TEXT SHOWN –
-- Start --

Convert Images to G-Code – The Machinist’s Guide

Updated May 12, 2022
Ford logo in raster image and vector g-code

CNC allows designers, engineers and hobbyists worldwide to create all kinds of interesting projects. Using CNC tools like milling machines, waterjets and laser cutters, nothing is too far out of reach. With so much to create, you might be wondering how you can go about starting on your next project. How, for example, can you take a JPG and create a wooden sign for your business? It’s simple—all you have to do is convert images to G-Code and off you go!

Our latest Scan2CAD guide will take you through the intricacies of converting images to G-Code. We’ll cover everything from why you may need to do it, to how the process works, to how Scan2CAD can do it all for you at the click of a few buttons! 

Why is conversion necessary?

General purposes: raster versus vector

JPG (and JPEG) is a raster file format which is used predominantly for digital photography. While it’s a common file format (and small in size, which makes it ideal for sharing) it comes with a range of issues that all raster file types suffer from. Rasters are made up entirely of pixels—those tiny squares that become more noticeable when you zoom in or enlarge your JPG. Unfortunately, this means that changing your raster’s scale is difficult and ill-advised. They’re resolution dependent, after all! 

In comparison, vector file types like DXF and DWG are mathematically perfect. Used in graphic design, engineering and CAD, vectors don’t lose their quality. Unlike rasters, they’re made up of paths, not pixels. This means that it doesn’t matter how much you zoom in or change the scale: they remain high in quality. As such, you could take the same vector image and use it on both a business card and a billboard.

For CNC: from Images to G-Code

From CAD drawing to G-code to CNC coordinates

CNC machines like routers or milling machines make use of a series of pre-programmed commands to—in subtractive processes—take material from your piece. The most popular programming language is G-Code, the creation of which marked an important step in the history of CAM. This language controls exactly how your CNC machine’s tools move. From how fast your tools move to the speed of rotation, everything is covered in the G-Code. 

You can see why, then, you can’t simply take a JPG and automatically use it with your CNC machine. These machines only work with vector file formats or G-Code. Fortunately, conversion software like Scan2CAD can trace your simple JPG and convert it to a vector file format so you can take your design to fabrication. This vector can then be converted directly to G-Code which can be read by control software and used to run your CNC machine. 

What is vectorization?

Image of a manually traced letter Conversion—or vectorization—involves taking your raster, in this case a JPG (or JPEG), and converting it to a vector. This can be done by either manual tracing or automatically tracing your JPG. We’ll discuss how each process works briefly and help you decide which is best for you.

-- End --

RECORDED INFORMATION –

-- Start --

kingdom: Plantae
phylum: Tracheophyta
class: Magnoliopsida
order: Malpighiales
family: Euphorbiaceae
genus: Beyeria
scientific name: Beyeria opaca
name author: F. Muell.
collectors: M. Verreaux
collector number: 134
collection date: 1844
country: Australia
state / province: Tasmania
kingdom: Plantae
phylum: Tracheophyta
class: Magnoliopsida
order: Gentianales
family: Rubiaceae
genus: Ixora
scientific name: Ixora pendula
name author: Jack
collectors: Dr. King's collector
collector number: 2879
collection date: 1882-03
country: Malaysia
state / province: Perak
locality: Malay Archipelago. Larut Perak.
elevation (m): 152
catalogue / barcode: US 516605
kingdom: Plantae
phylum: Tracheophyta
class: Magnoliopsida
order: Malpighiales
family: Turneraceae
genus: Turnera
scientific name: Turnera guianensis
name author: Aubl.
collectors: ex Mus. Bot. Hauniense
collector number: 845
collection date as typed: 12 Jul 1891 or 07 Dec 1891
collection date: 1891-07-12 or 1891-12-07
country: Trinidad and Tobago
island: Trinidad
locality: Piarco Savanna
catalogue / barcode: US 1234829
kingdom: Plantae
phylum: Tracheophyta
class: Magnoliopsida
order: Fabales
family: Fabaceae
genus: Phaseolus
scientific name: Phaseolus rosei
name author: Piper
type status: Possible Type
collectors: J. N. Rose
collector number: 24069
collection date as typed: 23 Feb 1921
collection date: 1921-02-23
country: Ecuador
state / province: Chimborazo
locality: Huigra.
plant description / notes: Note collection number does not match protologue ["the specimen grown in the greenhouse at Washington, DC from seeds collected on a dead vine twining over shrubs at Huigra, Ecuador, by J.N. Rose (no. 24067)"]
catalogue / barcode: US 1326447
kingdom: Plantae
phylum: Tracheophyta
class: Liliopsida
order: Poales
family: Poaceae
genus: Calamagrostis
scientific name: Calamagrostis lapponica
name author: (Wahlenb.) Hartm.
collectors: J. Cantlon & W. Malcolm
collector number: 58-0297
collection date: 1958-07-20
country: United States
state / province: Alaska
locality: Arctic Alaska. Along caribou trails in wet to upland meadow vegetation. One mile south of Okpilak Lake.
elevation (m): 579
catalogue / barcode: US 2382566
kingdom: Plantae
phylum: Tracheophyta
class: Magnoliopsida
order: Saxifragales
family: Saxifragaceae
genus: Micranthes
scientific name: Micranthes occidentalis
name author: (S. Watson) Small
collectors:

-- End --

ACTIONS TO TAKE –
**A)** Using the G-Code guide above, mark each statement yes or no and quote the words that decide it: (i) JPG is a vector file format. (ii) CNC machines work only with vector file formats or G-Code. (iii) Vectorization can be done only by manual tracing.
**B)** Repeat the G-Code guide word for word between "Image of a manually" and "best for you.", inclusive.

IN RESPONSE –
**A)**
(i) No: "JPG (and JPEG) is a raster file format which is used predominantly for digital photography."
(ii) Yes: "These machines only work with vector file formats or G-Code."
(iii) No: "This can be done by either manual tracing or automatically tracing your JPG."

**B)**
Image of a manually traced letter Conversion—or vectorization—involves taking your raster, in this case a JPG (or JPEG), and converting it to a vector. This can be done by either manual tracing or automatically tracing your JPG. We’ll discuss how each process works briefly and help you decide which is best for you.